On a personal note I find it demeaning when I hear a doctor regurgitates a sales pitch for a drug. Some of these are so blatant as to make me, the patient, wonder if the doctor has even read my chart. Many are just simply inappropriate for my situation. JUST SAY NO!

I would encourage doctors to then take the next step. Generics first. In the next few years nearly $40B worth of patented drugs will go generic. This offers both doctors and patients an opportunity to have a dramatic impact on the overall medical cost of this country by simply staying with existing medications, or sticking with tried and true medications with known side effects in a large population.

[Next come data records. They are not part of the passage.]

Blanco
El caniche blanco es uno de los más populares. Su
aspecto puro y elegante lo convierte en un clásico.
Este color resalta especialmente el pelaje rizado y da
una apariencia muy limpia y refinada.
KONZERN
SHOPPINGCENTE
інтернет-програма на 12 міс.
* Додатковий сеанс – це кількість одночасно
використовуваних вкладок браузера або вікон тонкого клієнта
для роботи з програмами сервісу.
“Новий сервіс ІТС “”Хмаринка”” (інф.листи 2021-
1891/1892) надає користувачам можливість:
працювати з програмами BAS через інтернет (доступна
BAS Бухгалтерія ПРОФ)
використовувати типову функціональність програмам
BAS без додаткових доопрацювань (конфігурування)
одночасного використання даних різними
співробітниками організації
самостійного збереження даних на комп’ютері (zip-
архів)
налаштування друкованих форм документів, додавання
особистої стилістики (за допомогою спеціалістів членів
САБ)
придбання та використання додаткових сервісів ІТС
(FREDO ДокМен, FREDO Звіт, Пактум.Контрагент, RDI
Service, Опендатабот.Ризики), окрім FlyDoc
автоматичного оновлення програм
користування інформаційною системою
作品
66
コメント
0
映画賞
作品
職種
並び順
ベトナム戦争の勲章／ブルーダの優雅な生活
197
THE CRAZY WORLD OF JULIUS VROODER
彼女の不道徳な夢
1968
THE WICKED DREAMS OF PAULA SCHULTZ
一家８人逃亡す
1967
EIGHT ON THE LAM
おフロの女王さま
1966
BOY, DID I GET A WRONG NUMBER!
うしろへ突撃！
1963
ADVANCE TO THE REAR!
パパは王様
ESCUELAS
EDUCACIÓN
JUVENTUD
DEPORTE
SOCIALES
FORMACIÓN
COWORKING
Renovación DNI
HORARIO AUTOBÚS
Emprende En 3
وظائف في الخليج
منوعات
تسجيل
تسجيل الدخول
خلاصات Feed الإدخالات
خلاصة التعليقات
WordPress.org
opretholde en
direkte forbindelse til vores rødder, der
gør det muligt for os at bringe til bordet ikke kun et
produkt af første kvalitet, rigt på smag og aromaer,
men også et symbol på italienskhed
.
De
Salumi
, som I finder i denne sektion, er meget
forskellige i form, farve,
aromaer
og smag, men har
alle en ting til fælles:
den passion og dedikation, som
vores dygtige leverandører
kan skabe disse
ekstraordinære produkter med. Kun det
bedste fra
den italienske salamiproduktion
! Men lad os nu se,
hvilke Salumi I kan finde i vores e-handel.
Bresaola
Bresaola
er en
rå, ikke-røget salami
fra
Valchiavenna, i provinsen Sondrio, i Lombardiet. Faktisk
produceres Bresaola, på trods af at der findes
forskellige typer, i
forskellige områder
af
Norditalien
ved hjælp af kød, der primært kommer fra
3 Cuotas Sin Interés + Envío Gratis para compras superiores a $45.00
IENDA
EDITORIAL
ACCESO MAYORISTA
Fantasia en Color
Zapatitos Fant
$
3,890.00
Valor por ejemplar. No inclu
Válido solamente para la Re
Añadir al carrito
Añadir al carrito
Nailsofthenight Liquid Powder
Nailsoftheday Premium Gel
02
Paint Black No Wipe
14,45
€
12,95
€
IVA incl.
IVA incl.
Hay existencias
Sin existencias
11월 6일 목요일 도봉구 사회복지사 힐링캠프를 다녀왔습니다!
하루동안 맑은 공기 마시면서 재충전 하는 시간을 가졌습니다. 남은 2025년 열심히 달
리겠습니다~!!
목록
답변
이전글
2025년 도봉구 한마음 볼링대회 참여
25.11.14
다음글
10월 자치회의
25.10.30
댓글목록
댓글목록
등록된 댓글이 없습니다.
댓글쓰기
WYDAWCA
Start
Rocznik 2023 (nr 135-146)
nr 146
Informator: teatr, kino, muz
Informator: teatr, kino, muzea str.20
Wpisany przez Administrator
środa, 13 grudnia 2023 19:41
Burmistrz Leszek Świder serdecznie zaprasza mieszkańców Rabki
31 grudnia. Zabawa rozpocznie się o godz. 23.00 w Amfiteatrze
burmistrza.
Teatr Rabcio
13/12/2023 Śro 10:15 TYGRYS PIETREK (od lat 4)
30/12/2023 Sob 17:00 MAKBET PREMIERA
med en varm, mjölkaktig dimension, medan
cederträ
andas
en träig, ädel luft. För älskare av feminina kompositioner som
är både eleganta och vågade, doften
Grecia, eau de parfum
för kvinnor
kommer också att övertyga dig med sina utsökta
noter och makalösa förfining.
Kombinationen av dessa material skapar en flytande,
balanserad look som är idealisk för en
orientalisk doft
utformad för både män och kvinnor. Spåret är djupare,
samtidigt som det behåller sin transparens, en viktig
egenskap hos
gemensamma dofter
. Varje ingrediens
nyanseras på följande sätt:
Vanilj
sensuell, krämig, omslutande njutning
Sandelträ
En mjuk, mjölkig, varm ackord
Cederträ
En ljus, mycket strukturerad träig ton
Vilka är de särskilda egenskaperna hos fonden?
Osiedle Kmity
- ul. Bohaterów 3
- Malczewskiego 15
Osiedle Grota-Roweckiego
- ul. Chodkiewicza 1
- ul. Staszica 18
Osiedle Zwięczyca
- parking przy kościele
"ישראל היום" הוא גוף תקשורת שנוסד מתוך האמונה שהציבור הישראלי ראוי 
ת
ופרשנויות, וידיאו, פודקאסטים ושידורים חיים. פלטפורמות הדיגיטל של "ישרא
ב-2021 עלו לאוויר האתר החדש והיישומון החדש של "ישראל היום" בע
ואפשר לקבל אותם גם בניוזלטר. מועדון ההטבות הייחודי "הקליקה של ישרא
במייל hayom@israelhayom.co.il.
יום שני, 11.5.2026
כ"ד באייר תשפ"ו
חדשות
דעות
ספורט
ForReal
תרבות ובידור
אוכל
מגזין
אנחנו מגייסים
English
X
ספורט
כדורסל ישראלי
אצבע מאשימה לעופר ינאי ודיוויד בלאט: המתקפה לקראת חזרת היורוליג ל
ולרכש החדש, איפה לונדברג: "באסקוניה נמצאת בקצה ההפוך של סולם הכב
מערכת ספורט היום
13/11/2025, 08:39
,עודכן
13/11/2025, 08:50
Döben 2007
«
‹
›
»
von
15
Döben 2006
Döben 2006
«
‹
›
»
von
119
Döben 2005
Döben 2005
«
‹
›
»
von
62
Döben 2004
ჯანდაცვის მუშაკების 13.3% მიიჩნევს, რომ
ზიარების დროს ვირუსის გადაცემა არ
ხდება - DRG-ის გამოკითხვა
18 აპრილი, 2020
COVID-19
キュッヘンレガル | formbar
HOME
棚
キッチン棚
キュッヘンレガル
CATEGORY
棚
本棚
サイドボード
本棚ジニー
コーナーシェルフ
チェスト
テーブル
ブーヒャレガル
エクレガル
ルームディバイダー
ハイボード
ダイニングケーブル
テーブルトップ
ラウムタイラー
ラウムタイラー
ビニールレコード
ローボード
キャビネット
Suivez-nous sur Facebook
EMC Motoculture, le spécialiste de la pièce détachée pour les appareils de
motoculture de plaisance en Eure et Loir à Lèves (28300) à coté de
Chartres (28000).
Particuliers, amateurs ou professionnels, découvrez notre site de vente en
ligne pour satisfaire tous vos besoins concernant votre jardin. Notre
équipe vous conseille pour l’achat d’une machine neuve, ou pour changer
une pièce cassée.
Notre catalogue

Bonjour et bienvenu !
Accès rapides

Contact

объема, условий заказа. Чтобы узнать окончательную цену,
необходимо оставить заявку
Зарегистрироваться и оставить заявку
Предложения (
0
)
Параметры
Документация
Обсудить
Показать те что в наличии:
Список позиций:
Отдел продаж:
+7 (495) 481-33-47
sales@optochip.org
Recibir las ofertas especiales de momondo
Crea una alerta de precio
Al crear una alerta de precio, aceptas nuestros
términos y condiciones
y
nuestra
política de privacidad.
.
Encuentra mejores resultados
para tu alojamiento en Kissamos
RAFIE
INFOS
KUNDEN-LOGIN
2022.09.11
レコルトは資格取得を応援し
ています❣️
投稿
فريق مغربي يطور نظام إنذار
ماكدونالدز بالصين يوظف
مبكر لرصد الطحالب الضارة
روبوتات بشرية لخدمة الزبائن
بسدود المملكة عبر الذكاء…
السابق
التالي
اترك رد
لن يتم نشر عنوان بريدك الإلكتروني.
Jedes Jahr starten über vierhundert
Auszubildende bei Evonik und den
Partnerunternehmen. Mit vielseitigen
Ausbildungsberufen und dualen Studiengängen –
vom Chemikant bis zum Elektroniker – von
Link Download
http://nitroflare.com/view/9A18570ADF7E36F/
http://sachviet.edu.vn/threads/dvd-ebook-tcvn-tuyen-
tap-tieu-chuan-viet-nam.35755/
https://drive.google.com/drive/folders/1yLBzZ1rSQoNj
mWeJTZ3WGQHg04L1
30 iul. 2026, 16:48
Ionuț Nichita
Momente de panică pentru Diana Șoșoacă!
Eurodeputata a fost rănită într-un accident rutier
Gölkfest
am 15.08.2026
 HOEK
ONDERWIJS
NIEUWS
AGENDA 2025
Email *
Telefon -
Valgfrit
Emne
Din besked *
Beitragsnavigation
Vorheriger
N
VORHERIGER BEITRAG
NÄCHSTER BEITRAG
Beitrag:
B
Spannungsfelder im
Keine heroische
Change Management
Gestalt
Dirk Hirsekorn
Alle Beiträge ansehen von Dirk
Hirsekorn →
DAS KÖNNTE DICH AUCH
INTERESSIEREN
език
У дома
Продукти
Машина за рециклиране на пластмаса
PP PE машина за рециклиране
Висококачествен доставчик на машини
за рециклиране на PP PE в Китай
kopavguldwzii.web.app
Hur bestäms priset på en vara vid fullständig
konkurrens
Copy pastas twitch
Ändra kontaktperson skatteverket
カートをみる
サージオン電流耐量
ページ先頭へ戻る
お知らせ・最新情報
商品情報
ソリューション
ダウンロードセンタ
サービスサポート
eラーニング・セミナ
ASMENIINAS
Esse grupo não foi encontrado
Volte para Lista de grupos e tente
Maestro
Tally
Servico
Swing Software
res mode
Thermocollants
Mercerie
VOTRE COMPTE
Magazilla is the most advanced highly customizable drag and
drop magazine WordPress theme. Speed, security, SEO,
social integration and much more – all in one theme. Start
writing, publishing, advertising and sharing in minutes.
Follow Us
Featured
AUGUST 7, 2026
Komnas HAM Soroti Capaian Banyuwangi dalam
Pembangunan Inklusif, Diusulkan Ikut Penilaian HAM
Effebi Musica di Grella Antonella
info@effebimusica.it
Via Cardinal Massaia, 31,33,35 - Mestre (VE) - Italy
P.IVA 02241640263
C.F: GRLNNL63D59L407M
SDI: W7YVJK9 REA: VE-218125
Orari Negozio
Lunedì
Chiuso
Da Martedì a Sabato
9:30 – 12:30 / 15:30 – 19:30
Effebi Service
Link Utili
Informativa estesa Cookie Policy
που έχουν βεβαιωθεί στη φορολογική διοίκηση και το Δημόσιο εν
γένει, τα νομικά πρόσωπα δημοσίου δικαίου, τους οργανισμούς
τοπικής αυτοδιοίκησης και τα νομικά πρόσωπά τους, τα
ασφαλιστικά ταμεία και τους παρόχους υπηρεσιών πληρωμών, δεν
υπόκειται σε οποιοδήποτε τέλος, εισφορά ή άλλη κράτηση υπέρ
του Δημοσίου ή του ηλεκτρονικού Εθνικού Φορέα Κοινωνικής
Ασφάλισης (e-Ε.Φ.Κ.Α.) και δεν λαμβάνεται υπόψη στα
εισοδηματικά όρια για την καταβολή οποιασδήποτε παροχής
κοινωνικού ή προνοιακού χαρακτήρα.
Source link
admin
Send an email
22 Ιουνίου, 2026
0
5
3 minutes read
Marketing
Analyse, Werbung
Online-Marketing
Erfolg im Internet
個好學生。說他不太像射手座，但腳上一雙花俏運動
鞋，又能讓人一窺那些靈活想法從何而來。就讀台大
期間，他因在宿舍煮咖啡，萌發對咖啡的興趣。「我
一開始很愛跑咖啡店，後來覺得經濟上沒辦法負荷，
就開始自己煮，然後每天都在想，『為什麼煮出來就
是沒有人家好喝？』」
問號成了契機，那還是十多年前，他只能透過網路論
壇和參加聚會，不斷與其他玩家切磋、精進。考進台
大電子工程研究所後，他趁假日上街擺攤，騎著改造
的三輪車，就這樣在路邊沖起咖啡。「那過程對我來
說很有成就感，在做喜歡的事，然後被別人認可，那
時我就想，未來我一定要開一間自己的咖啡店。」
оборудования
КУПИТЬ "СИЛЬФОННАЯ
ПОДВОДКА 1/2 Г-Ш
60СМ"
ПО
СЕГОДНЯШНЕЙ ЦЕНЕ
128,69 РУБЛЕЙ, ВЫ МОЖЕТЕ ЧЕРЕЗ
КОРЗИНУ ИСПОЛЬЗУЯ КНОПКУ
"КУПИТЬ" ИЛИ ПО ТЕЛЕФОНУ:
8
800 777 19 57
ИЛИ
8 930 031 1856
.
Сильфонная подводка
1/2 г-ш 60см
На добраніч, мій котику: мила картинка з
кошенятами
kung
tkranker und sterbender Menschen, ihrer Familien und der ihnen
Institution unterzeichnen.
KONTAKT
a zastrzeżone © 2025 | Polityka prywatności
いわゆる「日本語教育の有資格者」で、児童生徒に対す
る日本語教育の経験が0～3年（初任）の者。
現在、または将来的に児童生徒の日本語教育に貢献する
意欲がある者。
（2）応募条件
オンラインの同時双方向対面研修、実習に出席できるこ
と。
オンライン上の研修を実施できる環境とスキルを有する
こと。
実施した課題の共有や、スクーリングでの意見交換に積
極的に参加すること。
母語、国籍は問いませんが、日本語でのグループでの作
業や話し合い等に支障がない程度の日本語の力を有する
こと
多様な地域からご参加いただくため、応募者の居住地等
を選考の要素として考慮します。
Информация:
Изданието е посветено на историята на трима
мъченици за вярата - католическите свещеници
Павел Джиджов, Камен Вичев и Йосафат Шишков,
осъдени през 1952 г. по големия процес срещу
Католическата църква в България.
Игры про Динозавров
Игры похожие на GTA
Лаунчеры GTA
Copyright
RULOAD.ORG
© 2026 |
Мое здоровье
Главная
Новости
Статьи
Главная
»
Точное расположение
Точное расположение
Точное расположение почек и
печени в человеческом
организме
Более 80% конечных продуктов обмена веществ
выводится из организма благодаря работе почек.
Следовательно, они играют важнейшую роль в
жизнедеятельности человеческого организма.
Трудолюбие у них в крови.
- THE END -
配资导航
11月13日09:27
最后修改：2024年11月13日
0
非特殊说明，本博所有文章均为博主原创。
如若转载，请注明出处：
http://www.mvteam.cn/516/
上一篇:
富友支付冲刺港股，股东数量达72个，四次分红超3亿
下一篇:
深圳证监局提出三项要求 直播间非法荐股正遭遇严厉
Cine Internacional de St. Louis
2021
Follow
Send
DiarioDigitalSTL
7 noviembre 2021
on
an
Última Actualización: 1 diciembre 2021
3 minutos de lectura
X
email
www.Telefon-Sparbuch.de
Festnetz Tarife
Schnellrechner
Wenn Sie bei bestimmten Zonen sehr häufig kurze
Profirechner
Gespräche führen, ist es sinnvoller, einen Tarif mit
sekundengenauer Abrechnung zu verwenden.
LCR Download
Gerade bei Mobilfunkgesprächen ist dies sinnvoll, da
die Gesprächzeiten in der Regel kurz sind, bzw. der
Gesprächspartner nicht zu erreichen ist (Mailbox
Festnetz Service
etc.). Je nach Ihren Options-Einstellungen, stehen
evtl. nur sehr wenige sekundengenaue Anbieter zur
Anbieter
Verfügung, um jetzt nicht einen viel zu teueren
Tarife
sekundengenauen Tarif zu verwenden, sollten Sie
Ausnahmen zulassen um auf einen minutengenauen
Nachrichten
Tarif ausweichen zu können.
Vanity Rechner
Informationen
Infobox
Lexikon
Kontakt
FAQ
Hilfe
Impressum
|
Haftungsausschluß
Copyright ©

A recent example of sales push over testing data is Avandia (diabetes). A Dec. 5 WSJ article shows that the tried and true generics do as well as the trumpeted up new drug at a fraction of the cost. Not only this, but a footnote to the study, showed an increase in fractures for the Avandia users requiring additional study. An important issue when dealing with an older population.


Steve Lucas

I actually agree with you. Co-rant here.

Wow this is really interesting. From what I am gathering certain physicians are trying to say “no to drug reps”which does not really put an end to the actual problem. Ok lets see so theres a patient suffering from hip pain she goes to her general physician and the doctor says you need anti-inflammatories and you may have nerve damage. Doctor states you need an MRI. So she takes her medication and takes all the precautions,tests and still suffers. She then is referred to a Orthopedic surgeon who says you have no nerve damage its bursitis. Doctor states you can either take more anti-inflammatories or get a cortizone injection. Also its ok to do your daily activites ,but wait the story gets better patient is then referred to a Physical Therapist and he states no daily activiites and need to take more anti-inflammatories.
So you all are saying say no to drup reps how about saying no to doctors when you can’t even get a straight answer on what to do and its extremely time consuming to run from doctor to doctor with three different answers don’t you think??
Instead of blaming the pharmaceutical companies and reps how about you all come up with a program where you can tell a patient one diagnosis and one therapy to follow not several and leave the patient confused.
People have to stop blaming and pointing fingers when the education needs to start in the offices themselves. Pharmaceutical reps are not as educated as the doctors but they have a job to do just like you. It is your perogative to refuse the rep but just remember before you accuse the reps of taking up too much time take closer look as to what you are doing in your offices and to your patients.